Univ. police prepare for "Halloweekends," excessive drinking
Published: Monday, October 29, 2012
Updated: Monday, April 22, 2013 19:04
University police plan to increase officers’ presence throughout the week to prepare for Halloween day and the weekend, when students might extend their celebration, according to police officials.
University Police Chief Patrick Ogden said the police were preparing for a rise in crime and accidents during both potential Halloween weekends, Oct. 28-29 and Nov. 3-4. He said factors such as excessive drinking and reckless behaviorare significant contributions to rises in crime during holidays.
“Halloween weekend usually brings an increase in alcohol consumption, and we found that there’s also a decrease in decision-making abilities as a result,” Ogden said. “That means accidents go up.”
According to the university police department’s crime analyst, Detective Michael Brannan, there were 249 documented calls for service Halloween weekend last year. Eleven of those calls resulted in arrests.
Anna Cooney, a manager at Kildare’s Irish Pub, said she expected festivities to last for several days, so employees prepared for the anticipated onslaught of customers for Halloween.
“Wednesdays have not been our busiest days, but this year it will probably reflect four or five major days,” Cooney said. “We’re having two different costume giveaways, which bring a lot of people in, and they go a little extra hard.”
According to Cooney, the bar has seven security employees on a typical night. However, on Halloween she said they will have 12 or 13 members of their staff maintaining security. She said security will keep an eye on the crowd from all different levels and will converge if any incidents occur.
Ogden said the university police planned to have many officers near residence halls to maintain public safety. He said the officers aim to keep students safe as well as prevent illegal activities.
“We’re trying to protect the students,” Ogden said. “A lot of times, our victims of serious crimes are students who have had too much to drink and wander away from their friends.”
Ogden said he advises students to wear costumes that do not interfere with their vision or hearing. He said Halloween costumes often decrease individuals’ awareness of danger and make them easier targets for crimes, such as robbery.
Students should also wear something reflective so drivers can see them, Ogden said. Most importantly, he said people should always be in groups of three or more.
Sophomore Sarah Hudson said she plans to go to costume parties for Halloween. She said she remains safe when going out at night by always staying with a group and using good judgment. She said she does not think extra security and law enforcement will prevent people from partying.
“If there are more cops out, parties are going to get shut down earlier, but I really don’t think that will deter kids from going out in the first place,” Hudson said. “They’ll just be coming back earlier.”

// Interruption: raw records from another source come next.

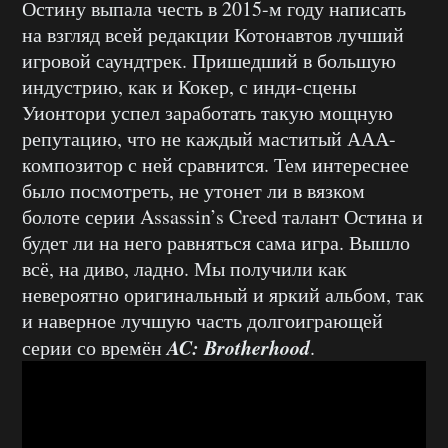
Остину выпала честь в 2015-м году написать
на взгляд всей редакции Котонавтов лучший
игровой саундтрек. Пришедший в большую
индустрию, как и Кокер, с инди-сцены
Уионтори успел заработать такую мощную
репутацию, что не каждый маститый ААА-
композитор с ней сравнится. Тем интереснее
было посмотреть, не утонет ли в вязком
болоте серии Assassin’s Creed талант Остина и
будет ли на него равняться сама игра. Вышло
всё, на диво, ладно. Мы получили как
невероятно оригинальный и яркий альбом, так
и наверное лучшую часть долгоиграющей
AC: Brotherhood
серии со времён
.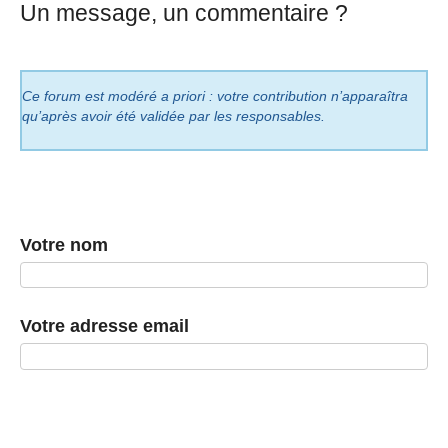
Un message, un commentaire ?
Ce forum est modéré a priori : votre contribution n’apparaîtra
qu’après avoir été validée par les responsables.
Votre nom
Votre adresse email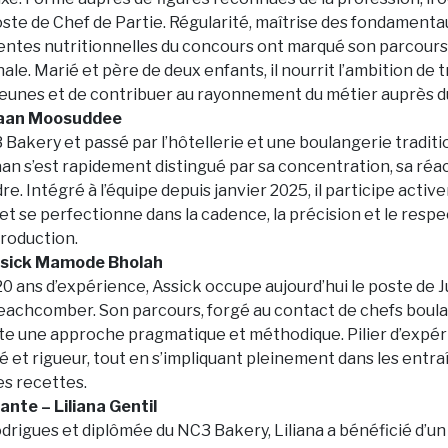
poste de Chef de Partie. Régularité, maîtrise des fondamenta
tentes nutritionnelles du concours ont marqué son parcours 
ale. Marié et père de deux enfants, il nourrit l’ambition de
 jeunes et de contribuer au rayonnement du métier auprès du
haan Moosuddee
 Bakery et passé par l’hôtellerie et une boulangerie traditi
aan s’est rapidement distingué par sa concentration, sa réac
e. Intégré à l’équipe depuis janvier 2025, il participe acti
t se perfectionne dans la cadence, la précision et le respe
roduction.
ssick Mamode Bholah
 20 ans d’expérience, Assick occupe aujourd’hui le poste de 
eachcomber. Son parcours, forgé au contact de chefs boul
lète une approche pragmatique et méthodique. Pilier d’expéri
té et rigueur, tout en s’impliquant pleinement dans les entr
es recettes.
nte – Liliana Gentil
odrigues et diplômée du NC3 Bakery, Liliana a bénéficié d’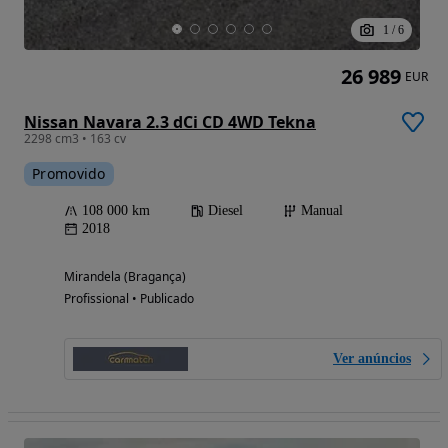
1
/
6
26 989
EUR
Nissan Navara 2.3 dCi CD 4WD Tekna
2298 cm3 • 163 cv
Promovido
108 000 km
Diesel
Manual
2018
Mirandela (Bragança)
Profissional • Publicado
Ver anúncios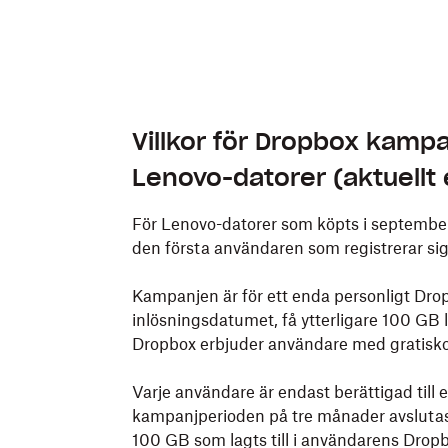
Villkor för Dropbox kamp
Lenovo-datorer (aktuellt
För Lenovo-datorer som köpts i september 
den första användaren som registrerar sig
Kampanjen är för ett enda personligt Drop
inlösningsdatumet, få ytterligare 100 G
Dropbox erbjuder användare med gratisk
Varje användare är endast berättigad till
kampanjperioden på tre månader avslut
100 GB som lagts till i användarens Dropb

Sophomore Solomon Debessay said he thinks students will continue to go to parties despite the police presence. He said he believes it will only compel students to be more cautious about how obvious their partying will be.
“People will probably be more careful as far as making sure their houses aren’t crowded,” Debessay said. “They’ll be quieter. There will be parties, but they will be more hidden.”
Ogden said the police focused most of their efforts on the weekend before Halloween, and officers will patrol on Wednesday and the following weekend as well.
The focus of the police force during Halloween is keeping students safe, not “busting” them for underage drinking, he said.
“The normal grievances I have are that students are being loud and disorderly late at night, or they’re using people’s yards as bathrooms,” Ogden said. “Obviously the people who live in Newark don’t appreciate that.”
Junior Nicolette Grannum said people are more excited for Halloween than usual because of Hurricane Sandy. She said that despite warnings from the university, she thinks students are likely to stay on campus and go to parties.
“They’re going to risk it,” Grannum said. “It’s Halloween. It only comes once a year, and I think people will be really excited for it.”